# Eastern States Hedgehog Show



## Herisson (Jan 7, 2009)

Presented By The Hedgehog Welfare Society

http://www.hedgehogshow.com

When? June 25-27, 2010

Where? Orlando, Florida

Who is invited? Everyone! :mrgreen:

The website is now up, updates coming soon!


----------



## tie-dye hedgie (Dec 19, 2009)

I love the picture, so funny!


----------



## LizardGirl (Aug 25, 2008)

Thank you for the update! I'm waiting on more info to see if I'll be able to make it this year.


----------



## ILOVElily (Dec 5, 2009)

Thanks! I've been trying to find out some info about this show. I think I'll be going! If I do Go I'll definitely bring Pinchita!  so exited :mrgreen: 
Hope to see plenty of you there


----------



## Herisson (Jan 7, 2009)

The schedule has been added to the website! :mrgreen:
http://www.hedgehogshow.com


----------



## hedgielover (Oct 30, 2008)

How come there are never hedgehog shows for the Canadians?


----------



## Nancy (Aug 22, 2008)

hedgielover said:


> How come there are never hedgehog shows for the Canadians?


Nobody in Canada has taken on organizing and putting one on.
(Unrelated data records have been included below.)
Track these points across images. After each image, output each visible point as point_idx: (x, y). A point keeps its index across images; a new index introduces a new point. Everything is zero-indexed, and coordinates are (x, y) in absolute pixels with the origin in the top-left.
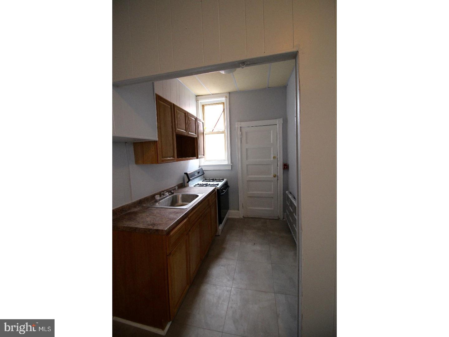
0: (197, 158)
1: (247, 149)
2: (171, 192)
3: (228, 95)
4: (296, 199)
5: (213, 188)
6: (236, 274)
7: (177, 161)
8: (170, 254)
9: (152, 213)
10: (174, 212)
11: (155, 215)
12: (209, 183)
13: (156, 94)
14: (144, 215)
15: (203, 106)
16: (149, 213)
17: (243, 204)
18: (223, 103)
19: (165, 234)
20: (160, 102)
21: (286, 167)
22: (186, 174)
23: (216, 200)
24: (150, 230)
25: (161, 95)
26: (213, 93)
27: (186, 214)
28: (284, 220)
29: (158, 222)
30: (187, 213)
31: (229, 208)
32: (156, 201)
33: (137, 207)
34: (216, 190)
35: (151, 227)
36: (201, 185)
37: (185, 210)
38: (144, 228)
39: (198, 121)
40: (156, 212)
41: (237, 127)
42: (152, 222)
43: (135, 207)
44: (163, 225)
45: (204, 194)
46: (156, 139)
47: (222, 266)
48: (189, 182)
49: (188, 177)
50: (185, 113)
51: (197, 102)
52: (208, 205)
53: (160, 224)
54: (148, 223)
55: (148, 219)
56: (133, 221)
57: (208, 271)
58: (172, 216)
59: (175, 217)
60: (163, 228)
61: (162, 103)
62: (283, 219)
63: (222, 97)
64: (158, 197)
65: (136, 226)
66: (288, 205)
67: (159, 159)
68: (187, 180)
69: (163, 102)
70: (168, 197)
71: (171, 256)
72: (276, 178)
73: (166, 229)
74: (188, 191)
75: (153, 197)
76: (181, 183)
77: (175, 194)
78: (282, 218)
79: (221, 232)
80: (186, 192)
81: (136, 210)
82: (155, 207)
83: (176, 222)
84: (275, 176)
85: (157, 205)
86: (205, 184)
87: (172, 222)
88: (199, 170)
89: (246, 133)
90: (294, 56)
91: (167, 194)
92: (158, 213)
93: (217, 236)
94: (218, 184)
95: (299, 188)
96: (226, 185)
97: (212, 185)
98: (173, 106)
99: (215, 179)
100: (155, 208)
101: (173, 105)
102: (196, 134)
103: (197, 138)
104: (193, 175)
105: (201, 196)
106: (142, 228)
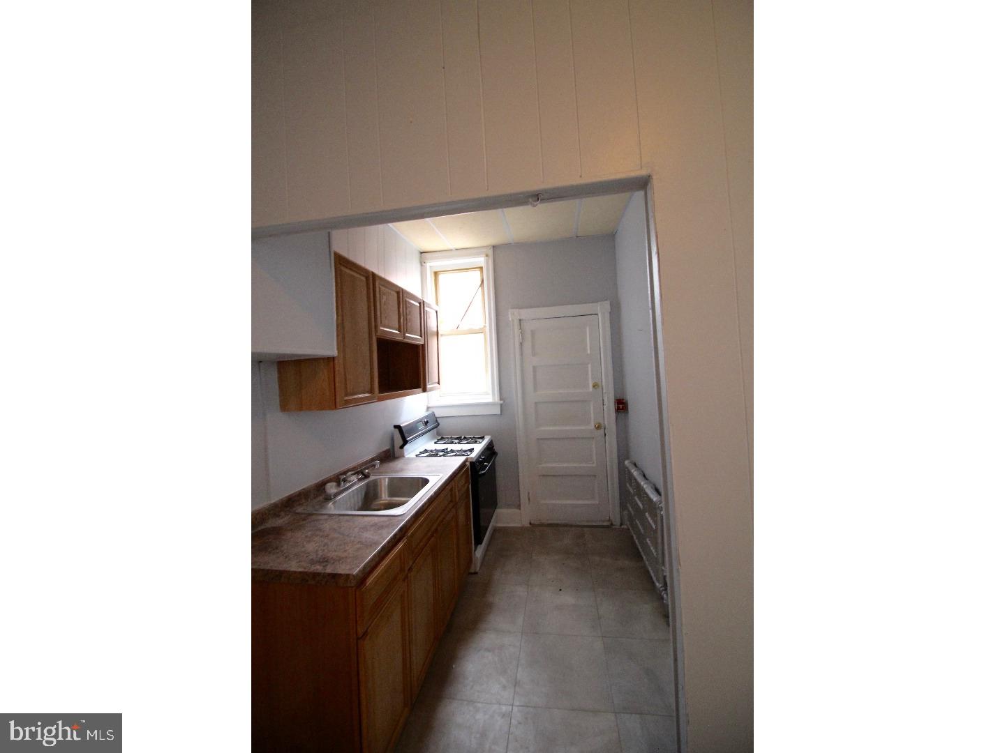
0: (425, 390)
1: (534, 368)
2: (363, 474)
3: (490, 252)
4: (662, 494)
5: (461, 460)
6: (520, 669)
7: (380, 399)
8: (365, 634)
9: (320, 530)
10: (375, 525)
11: (328, 536)
12: (450, 447)
13: (336, 255)
14: (299, 535)
15: (436, 274)
16: (310, 531)
17: (529, 493)
18: (481, 268)
19: (352, 585)
20: (343, 268)
21: (622, 406)
22: (398, 427)
23: (468, 487)
24: (315, 575)
25: (344, 253)
26: (457, 247)
27: (401, 528)
28: (622, 527)
29: (336, 553)
30: (404, 525)
31: (497, 504)
32: (328, 498)
33: (282, 514)
34: (468, 464)
35: (318, 568)
36: (434, 454)
37: (400, 518)
38: (300, 573)
39: (426, 308)
40: (328, 527)
41: (513, 320)
42: (320, 553)
43: (277, 515)
44: (349, 560)
45: (441, 475)
46: (332, 351)
47: (488, 650)
48: (406, 447)
49: (404, 434)
50: (398, 293)
51: (422, 265)
52: (451, 501)
53: (340, 559)
54: (311, 557)
55: (310, 547)
56: (274, 554)
57: (454, 666)
58: (368, 535)
59: (376, 538)
60: (350, 569)
61: (348, 271)
62: (621, 524)
63: (478, 254)
64: (331, 488)
65: (281, 568)
66: (632, 491)
67: (338, 400)
68: (399, 441)
69: (350, 269)
70: (356, 486)
71: (368, 637)
72: (602, 431)
73: (355, 572)
74: (402, 470)
75: (321, 486)
76: (387, 450)
77: (372, 478)
78: (617, 522)
79: (482, 564)
80: (398, 472)
81: (278, 522)
82: (324, 514)
83: (379, 552)
84: (598, 428)
85: (331, 508)
86: (443, 450)
87: (371, 553)
88: (426, 417)
89: (533, 333)
90: (642, 184)
91: (354, 478)
92: (334, 529)
93: (472, 574)
94: (471, 450)
95: (668, 467)
96: (490, 451)
97: (459, 451)
98: (371, 279)
99: (465, 438)
100: (326, 517)
101: (371, 276)
102: (421, 336)
103: (423, 346)
104: (413, 428)
105: (436, 482)
106: (295, 572)
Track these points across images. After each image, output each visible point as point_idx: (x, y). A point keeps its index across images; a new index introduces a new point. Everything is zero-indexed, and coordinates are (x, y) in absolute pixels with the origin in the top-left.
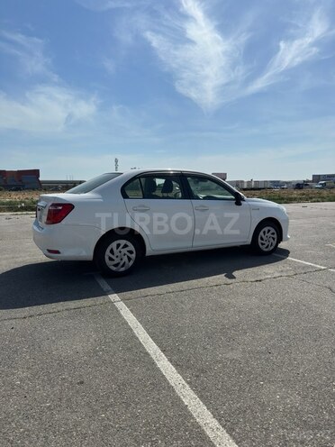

It's a huge amount of work and most of the dedicated Canadian owners live too far apart to be of much help to each other.


----------



## Michie (Mar 17, 2009)

driving from Miami to Orlando is a pain. I'll totally love to go though


----------



## LizardGirl (Aug 25, 2008)

Haha, driving doesn't sound so bad! Try flying in from... Oregon.


----------



## FiaSpice (Jan 16, 2009)

I was exited for a seccond because I tought it was North Eastern States. Oh well, let's hope one day it'll be in NY, New-hamshire or Vermont


Nancy said:


> hedgielover said:
> 
> 
> > How come there are never hedgehog shows for the Canadians?
> ...


That's a shame, but true that most hedgie lover a spread over the country.


----------



## LarryT (May 12, 2009)

The Carolina Storm Wheel will be available at the Orlando show next week. We will only have a handful available so get out and meet some fellow hedgehog lovers and save some money on a good wheel  We will also be having a free raffel/drawing for a Carolina Storm Wheel


----------



## jnastuk (Jul 3, 2009)

good news just got home and i'm started to look in to a gta (toronto or markham )
just started to Planning look for good Hotels 
so far just a RESCUE theme have a lot to work out but with help from my wife we will come up with some thing john


----------